Exercise prompt: Pull every line of text out of the data below and write each one word for word in the same order. Leave the pictures out of your answer.

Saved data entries
+---+
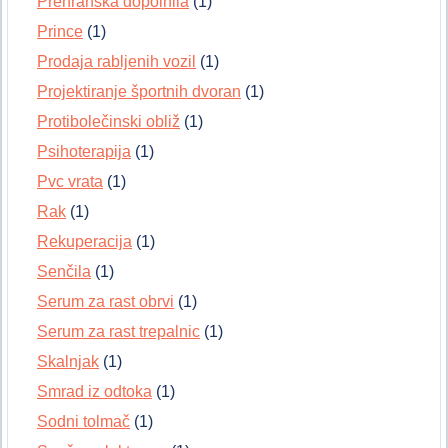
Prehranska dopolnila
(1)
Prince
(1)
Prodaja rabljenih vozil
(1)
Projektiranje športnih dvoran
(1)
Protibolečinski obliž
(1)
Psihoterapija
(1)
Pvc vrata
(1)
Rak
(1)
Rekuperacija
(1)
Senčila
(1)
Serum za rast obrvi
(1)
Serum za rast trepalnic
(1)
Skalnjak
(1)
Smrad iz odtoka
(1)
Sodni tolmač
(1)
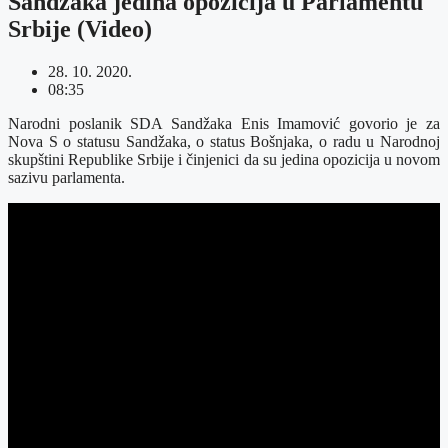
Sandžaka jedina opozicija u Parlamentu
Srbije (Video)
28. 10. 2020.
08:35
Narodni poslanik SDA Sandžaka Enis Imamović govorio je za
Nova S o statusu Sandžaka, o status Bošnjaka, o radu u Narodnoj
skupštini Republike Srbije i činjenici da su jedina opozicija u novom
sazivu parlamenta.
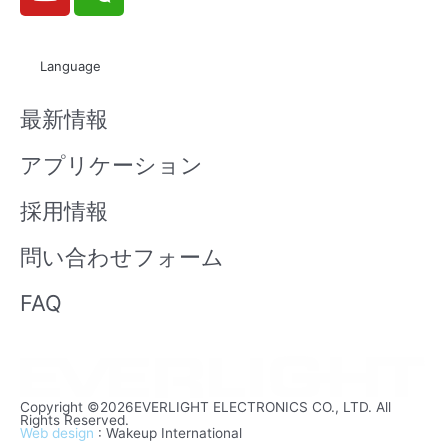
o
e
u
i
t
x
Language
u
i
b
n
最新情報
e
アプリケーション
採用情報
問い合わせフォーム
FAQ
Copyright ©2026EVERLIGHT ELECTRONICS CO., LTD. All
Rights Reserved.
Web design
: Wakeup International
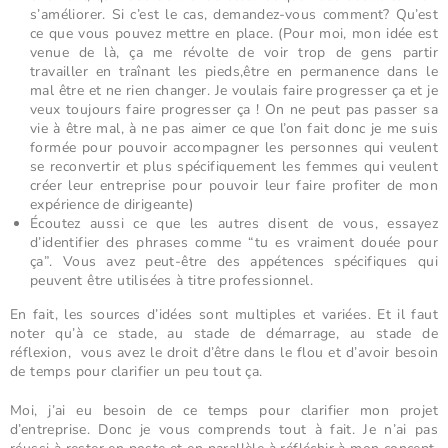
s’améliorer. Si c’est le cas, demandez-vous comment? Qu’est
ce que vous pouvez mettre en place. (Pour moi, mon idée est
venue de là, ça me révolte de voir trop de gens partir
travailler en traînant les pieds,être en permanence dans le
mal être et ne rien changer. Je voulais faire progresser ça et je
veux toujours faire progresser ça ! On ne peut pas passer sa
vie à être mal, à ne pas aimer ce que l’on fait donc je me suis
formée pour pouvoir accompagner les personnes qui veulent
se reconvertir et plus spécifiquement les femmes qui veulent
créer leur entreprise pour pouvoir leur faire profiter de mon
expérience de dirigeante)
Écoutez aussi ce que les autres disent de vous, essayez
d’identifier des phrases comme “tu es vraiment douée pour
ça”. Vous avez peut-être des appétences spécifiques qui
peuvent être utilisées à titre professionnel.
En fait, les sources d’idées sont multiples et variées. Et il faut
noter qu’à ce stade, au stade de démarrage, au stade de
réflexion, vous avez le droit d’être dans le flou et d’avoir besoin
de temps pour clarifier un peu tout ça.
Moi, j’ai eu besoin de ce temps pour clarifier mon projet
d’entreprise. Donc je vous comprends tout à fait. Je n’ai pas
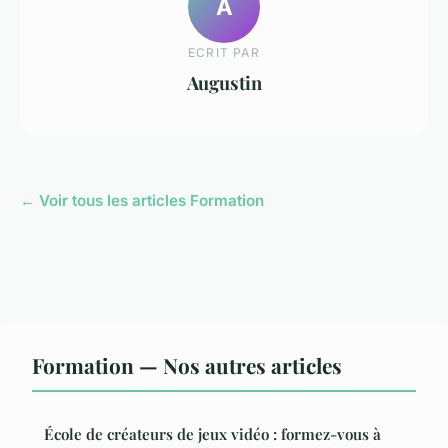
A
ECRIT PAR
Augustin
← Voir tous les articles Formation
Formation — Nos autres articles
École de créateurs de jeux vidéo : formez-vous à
+---+
Your solution:
Prehranska dopolnila
(1)
Prince
(1)
Prodaja rabljenih vozil
(1)
Projektiranje športnih dvoran
(1)
Protibolečinski obliž
(1)
Psihoterapija
(1)
Pvc vrata
(1)
Rak
(1)
Rekuperacija
(1)
Senčila
(1)
Serum za rast obrvi
(1)
Serum za rast trepalnic
(1)
Skalnjak
(1)
Smrad iz odtoka
(1)
Sodni tolmač
(1)
Sandžaka jedina opozicija u Parlamentu
Srbije (Video)
28. 10. 2020.
08:35
Narodni poslanik SDA Sandžaka Enis Imamović govorio je za
Nova S o statusu Sandžaka, o status Bošnjaka, o radu u Narodnoj
skupštini Republike Srbije i činjenici da su jedina opozicija u novom
sazivu parlamenta.
o
e
u
i
t
x
Language
u
i
b
n
最新情報
e
アプリケーション
採用情報
問い合わせフォーム
FAQ
Copyright ©2026EVERLIGHT ELECTRONICS CO., LTD. All
Rights Reserved.
Web design
: Wakeup International
s’améliorer. Si c’est le cas, demandez-vous comment? Qu’est
ce que vous pouvez mettre en place. (Pour moi, mon idée est
venue de là, ça me révolte de voir trop de gens partir
travailler en traînant les pieds,être en permanence dans le
mal être et ne rien changer. Je voulais faire progresser ça et je
veux toujours faire progresser ça ! On ne peut pas passer sa
vie à être mal, à ne pas aimer ce que l’on fait donc je me suis
formée pour pouvoir accompagner les personnes qui veulent
se reconvertir et plus spécifiquement les femmes qui veulent
créer leur entreprise pour pouvoir leur faire profiter de mon
expérience de dirigeante)
Écoutez aussi ce que les autres disent de vous, essayez
d’identifier des phrases comme “tu es vraiment douée pour
ça”. Vous avez peut-être des appétences spécifiques qui
peuvent être utilisées à titre professionnel.
En fait, les sources d’idées sont multiples et variées. Et il faut
noter qu’à ce stade, au stade de démarrage, au stade de
réflexion, vous avez le droit d’être dans le flou et d’avoir besoin
de temps pour clarifier un peu tout ça.
Moi, j’ai eu besoin de ce temps pour clarifier mon projet
d’entreprise. Donc je vous comprends tout à fait. Je n’ai pas
A
ECRIT PAR
Augustin
← Voir tous les articles Formation
Formation — Nos autres articles
École de créateurs de jeux vidéo : formez-vous à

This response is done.